▶ About this task
Which lines below contain "Table"? Copy every one of them.

▶ Available data
--- START ---
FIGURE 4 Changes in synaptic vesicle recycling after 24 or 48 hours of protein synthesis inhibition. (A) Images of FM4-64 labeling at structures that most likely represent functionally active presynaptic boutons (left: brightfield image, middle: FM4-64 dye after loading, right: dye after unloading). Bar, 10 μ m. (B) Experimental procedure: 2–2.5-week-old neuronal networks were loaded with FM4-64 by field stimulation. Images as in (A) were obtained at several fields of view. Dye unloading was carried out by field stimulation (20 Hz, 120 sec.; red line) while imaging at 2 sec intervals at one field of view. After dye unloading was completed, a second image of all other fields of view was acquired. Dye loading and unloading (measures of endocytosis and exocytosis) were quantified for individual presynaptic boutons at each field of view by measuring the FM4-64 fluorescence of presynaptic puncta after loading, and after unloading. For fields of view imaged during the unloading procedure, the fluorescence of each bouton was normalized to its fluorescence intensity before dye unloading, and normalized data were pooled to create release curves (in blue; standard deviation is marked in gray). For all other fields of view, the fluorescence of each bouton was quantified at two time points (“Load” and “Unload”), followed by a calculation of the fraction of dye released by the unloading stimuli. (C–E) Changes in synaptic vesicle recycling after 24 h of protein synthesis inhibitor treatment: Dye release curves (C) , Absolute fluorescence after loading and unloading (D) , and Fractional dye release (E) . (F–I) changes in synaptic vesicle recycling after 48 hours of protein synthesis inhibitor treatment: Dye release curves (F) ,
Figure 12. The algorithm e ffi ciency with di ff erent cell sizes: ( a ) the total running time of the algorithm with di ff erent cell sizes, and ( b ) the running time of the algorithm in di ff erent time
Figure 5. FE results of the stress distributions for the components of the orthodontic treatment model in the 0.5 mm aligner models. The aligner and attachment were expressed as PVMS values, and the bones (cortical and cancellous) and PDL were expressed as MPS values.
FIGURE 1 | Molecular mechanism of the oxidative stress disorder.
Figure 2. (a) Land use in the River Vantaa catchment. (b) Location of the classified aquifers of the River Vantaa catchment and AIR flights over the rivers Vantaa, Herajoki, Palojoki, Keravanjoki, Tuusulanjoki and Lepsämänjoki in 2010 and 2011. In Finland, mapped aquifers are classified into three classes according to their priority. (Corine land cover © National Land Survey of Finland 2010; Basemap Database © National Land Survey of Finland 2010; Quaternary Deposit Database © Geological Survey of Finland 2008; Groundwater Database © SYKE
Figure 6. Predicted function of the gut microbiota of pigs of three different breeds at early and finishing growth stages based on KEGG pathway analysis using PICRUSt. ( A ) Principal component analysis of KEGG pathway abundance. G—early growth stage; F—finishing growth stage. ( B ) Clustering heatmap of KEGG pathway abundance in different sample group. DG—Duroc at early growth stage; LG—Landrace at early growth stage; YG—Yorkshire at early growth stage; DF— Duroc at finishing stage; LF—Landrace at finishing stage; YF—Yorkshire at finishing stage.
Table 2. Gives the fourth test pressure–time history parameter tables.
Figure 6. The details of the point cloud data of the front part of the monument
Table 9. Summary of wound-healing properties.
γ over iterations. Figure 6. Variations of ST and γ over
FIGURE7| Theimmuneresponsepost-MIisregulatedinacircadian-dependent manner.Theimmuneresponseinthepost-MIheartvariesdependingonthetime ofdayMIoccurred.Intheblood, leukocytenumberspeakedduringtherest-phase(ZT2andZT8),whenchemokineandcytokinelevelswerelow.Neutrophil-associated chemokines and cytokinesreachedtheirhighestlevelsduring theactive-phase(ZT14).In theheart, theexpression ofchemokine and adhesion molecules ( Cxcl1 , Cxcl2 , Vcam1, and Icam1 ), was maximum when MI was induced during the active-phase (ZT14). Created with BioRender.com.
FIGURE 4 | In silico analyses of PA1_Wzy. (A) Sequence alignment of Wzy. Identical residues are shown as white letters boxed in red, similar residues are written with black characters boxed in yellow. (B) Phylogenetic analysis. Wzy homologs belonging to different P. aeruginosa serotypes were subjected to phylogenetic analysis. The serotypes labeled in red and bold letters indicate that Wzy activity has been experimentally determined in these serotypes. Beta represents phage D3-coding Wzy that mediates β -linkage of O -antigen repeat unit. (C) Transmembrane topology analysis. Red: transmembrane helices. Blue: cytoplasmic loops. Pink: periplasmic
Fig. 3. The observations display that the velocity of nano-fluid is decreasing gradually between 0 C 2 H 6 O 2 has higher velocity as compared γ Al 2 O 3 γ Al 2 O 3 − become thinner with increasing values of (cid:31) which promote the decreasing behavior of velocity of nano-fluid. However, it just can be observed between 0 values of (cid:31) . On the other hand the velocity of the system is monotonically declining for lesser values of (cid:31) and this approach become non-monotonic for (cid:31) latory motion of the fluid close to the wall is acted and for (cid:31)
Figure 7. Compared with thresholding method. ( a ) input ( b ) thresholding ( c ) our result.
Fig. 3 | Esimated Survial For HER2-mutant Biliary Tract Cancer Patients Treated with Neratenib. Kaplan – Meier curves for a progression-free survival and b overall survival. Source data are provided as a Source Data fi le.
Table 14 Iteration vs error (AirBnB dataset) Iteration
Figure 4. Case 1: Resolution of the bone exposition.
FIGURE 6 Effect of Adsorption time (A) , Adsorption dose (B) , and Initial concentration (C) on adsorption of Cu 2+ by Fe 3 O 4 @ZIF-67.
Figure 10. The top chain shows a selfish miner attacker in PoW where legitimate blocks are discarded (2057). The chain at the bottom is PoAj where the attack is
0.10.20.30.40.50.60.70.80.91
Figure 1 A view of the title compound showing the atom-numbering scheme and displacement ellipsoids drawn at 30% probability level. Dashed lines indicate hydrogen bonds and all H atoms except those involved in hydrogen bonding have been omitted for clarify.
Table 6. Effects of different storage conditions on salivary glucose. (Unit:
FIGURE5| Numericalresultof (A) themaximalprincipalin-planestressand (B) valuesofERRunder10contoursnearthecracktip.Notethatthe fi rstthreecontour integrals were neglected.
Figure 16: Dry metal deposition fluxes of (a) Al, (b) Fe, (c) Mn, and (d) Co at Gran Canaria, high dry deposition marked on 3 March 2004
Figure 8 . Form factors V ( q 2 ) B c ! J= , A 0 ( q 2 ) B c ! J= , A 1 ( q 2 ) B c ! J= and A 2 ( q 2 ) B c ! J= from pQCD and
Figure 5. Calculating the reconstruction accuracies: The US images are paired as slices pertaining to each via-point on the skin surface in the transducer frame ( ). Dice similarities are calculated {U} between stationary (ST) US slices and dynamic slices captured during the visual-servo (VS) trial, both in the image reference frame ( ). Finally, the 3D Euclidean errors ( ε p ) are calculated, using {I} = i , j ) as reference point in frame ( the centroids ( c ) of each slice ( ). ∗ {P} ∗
--- END ---
▶ Solution for this problem
Table 2. Gives the fourth test pressure–time history parameter tables.
Table 9. Summary of wound-healing properties.
Table 14 Iteration vs error (AirBnB dataset) Iteration
Table 6. Effects of different storage conditions on salivary glucose. (Unit:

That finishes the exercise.